__THE TASK__
Give an exact transcription limited to the lines from the one with "faillissementsschuldeisers Daarmee worden" through the end of the entries, including both; no pictures belong in it.

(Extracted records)
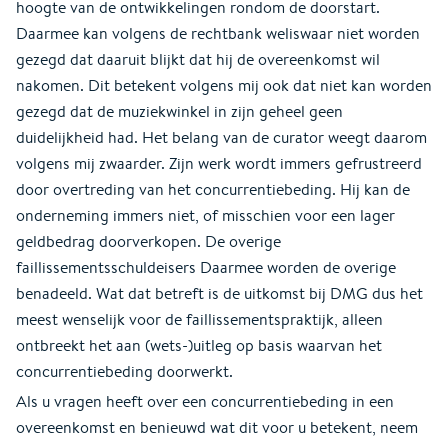
hoogte van de ontwikkelingen rondom de doorstart.
Daarmee kan volgens de rechtbank weliswaar niet worden
gezegd dat daaruit blijkt dat hij de overeenkomst wil
nakomen. Dit betekent volgens mij ook dat niet kan worden
gezegd dat de muziekwinkel in zijn geheel geen
duidelijkheid had. Het belang van de curator weegt daarom
volgens mij zwaarder. Zijn werk wordt immers gefrustreerd
door overtreding van het concurrentiebeding. Hij kan de
onderneming immers niet, of misschien voor een lager
geldbedrag doorverkopen. De overige
faillissementsschuldeisers Daarmee worden de overige
benadeeld. Wat dat betreft is de uitkomst bij DMG dus het
meest wenselijk voor de faillissementspraktijk, alleen
ontbreekt het aan (wets-)uitleg op basis waarvan het
concurrentiebeding doorwerkt.
Als u vragen heeft over een concurrentiebeding in een
overeenkomst en benieuwd wat dit voor u betekent, neem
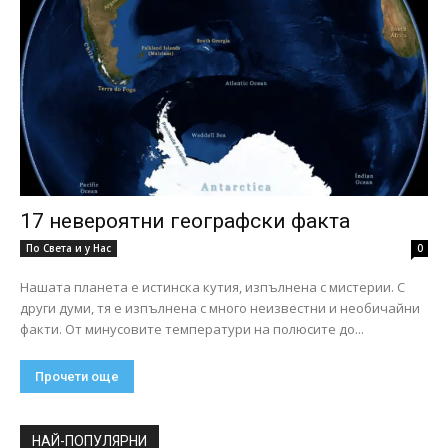
17 невероятни географски факта
По Света и у Нас
0
Нашата планета е истинска кутия, изпълнена с мистерии. С
други думи, тя е изпълнена с много неизвестни и необичайни
факти. От минусовите температури на полюсите до...
Прочети още
НАЙ-ПОПУЛЯРНИ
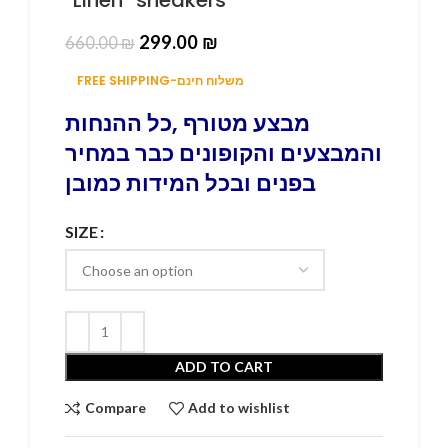
299.00
₪
660.00
₪
FREE SHIPPING-משלוח חינם
מבצע מטורף ,כל ההנחות
והמבצעים והקופונים כבר במחיר
בפנים ובכל המידות כמובן
SIZE
ADD TO CART
Compare
Add to wishlist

__FINAL ANSWER__
faillissementsschuldeisers Daarmee worden de overige
benadeeld. Wat dat betreft is de uitkomst bij DMG dus het
meest wenselijk voor de faillissementspraktijk, alleen
ontbreekt het aan (wets-)uitleg op basis waarvan het
concurrentiebeding doorwerkt.
Als u vragen heeft over een concurrentiebeding in een
overeenkomst en benieuwd wat dit voor u betekent, neem
17 невероятни географски факта
По Света и у Нас
0
Нашата планета е истинска кутия, изпълнена с мистерии. С
други думи, тя е изпълнена с много неизвестни и необичайни
факти. От минусовите температури на полюсите до...
Прочети още
НАЙ-ПОПУЛЯРНИ
299.00
₪
660.00
₪
FREE SHIPPING-משלוח חינם
מבצע מטורף ,כל ההנחות
והמבצעים והקופונים כבר במחיר
בפנים ובכל המידות כמובן
SIZE
ADD TO CART
Compare
Add to wishlist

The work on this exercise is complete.